On 14 May 1511, the pope moved his residence from Bologna to Ravenna for security reasons, lodging in the Benedictine monastery of San Vitale. The supporters of the Bentivoglio and those who opposed the power of the church revolted immediately. At about 10 p.m. on 20 May, a disguised Cardinal Alidosi escaped to Castel del Rio, taking all of value that he could carry. This action prompted Francesco Maria della Rovere, at the gates of the city, to abandon the field, along with all the artillery, nearly all the provisions, and numerous flags. On 23 May Gian Giacomo Trivulzio, head of the French army, entered Bologna with the Bentivoglio.

The pope notified the cardinals of the loss of the city, and charged the duke of Urbino and the citizens with treason. He asked the duke to be executed, but Francesco Maria responded by charging Alidosi with treason. From Castel del Rio, the cardinal went to Ravenna to give his version. He was accompanied by his brother-in-law, Guido Vaini, and a legatine guard of 100 horsemen. Pope Julius II determined that the traitor had been the duke of Urbino.

==Death==
On 24 May 1511, the duke had an audience with the Pope. He was reproached sourly and exited with eight of his faithful. He went to the lodgings of Cardinal Alidosi, who was staying with Cardinal Marco Vigerio della Rovere, near the church of San Vitale in Ravenna. At the same time, the cardinal, accompanied by his guard, was heading out for the apartments of the Pope, who had invited him to supper. The cardinal saluted the Duke, and a youngster in the Duke's retinue dismounted his horse angrily and advanced towards the cardinal. Taking the bridle of the mule that the cardinal was riding, he stabbed the cardinal in the side. The cardinal fell off the mule, and once on the ground, a captain cut the cardinal's cheek and one of his ears with a dagger, while Filippo Doria struck a mortal blow in his head.

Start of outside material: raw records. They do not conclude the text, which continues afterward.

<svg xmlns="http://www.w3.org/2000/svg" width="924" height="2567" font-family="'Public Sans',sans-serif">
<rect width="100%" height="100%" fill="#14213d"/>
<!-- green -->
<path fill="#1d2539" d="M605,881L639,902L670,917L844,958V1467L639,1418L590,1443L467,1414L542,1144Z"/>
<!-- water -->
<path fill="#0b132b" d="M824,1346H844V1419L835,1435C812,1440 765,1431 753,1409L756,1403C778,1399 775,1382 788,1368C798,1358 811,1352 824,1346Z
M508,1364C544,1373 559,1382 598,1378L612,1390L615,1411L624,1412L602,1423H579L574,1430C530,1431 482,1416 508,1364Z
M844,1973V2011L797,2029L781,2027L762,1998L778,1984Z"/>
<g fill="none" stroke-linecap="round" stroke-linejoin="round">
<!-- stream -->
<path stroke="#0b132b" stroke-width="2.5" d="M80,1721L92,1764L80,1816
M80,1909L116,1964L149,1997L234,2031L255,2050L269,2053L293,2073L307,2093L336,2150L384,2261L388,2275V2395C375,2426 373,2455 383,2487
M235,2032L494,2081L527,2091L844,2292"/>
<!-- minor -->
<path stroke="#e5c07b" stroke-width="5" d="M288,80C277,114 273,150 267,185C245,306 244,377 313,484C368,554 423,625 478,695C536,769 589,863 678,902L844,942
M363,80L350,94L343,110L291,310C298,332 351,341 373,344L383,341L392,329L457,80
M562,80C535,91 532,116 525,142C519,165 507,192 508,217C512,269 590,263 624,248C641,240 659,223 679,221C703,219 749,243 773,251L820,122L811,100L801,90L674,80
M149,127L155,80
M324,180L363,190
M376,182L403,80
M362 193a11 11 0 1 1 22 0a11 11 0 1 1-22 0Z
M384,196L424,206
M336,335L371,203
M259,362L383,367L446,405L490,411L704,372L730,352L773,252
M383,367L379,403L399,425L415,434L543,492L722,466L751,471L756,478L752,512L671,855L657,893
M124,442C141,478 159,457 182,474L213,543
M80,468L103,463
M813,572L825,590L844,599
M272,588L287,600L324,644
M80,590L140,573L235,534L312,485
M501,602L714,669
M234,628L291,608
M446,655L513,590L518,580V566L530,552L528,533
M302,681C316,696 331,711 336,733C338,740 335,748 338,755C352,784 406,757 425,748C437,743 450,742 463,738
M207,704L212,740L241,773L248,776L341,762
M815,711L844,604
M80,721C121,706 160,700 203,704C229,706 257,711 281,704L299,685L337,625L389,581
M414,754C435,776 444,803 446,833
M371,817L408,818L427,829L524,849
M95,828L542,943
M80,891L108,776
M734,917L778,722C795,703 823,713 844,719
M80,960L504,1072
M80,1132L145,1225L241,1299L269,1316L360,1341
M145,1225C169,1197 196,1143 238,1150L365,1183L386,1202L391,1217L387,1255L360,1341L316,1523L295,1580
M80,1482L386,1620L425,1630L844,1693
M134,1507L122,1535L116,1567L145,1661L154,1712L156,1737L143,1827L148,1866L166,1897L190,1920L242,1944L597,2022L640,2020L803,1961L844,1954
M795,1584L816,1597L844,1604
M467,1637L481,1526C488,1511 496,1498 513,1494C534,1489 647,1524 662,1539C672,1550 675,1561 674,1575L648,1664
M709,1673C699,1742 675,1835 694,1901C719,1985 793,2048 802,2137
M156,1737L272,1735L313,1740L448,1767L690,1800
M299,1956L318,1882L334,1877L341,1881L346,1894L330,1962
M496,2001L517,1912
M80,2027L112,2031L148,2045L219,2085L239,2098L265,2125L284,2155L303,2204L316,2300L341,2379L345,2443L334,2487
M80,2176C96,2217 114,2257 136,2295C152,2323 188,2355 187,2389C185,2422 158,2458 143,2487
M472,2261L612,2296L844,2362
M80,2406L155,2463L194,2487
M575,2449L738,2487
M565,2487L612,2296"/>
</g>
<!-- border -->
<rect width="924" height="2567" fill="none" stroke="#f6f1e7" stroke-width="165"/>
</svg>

Herbert Vaughan notes, "'A favourite has no friends,' -- particularly a favourite of the type of Alidosi -- so that many persons, including the Legate's own servants, looked on unconcernedly upon this murder of an unpopular Churchman in broad daylight."

The cardinal's remains were honoured by Pope Julius II with solemn exequies in the cathedral of Ravenna, where they were interred. When the cathedral was demolished in 1745, Gaspare Desiderio Martinetti, a physician, gave the cardinal's skull to the Benedictines of San Vitale, so that it would not get mixed with other bones. From them, it passed to the Classense Library and was exposed to the public. Later, the legate, Cardinal Agostino Rivarola, had it removed and reinterred. From a recognition made on 20 June 1968, the traces of cleaving that he received on the head could still be noticed. In the cathedral of Imola, there is a cenotaph surmounted by the effigy of the cardinal in a bas-relief, and under it, a marble plaque that remembers him and others of his family.

==Personality==
Alidosi's many enemies criticized his supposed sexual activities. Cardinal Pietro Bembo described him as "a man of shameful and criminal life, in whom there was no integrity and no religion, to whom nothing was ever inviolate, nothing chaste, nothing holy."

==Portrayals in fiction==
Francesco Alidosi is a character in the 2011 television series Borgia. He is portrayed by Matt Di Angelo and is depicted as the lover of Cardinal della Rovere. The rumor dates from his lifetime.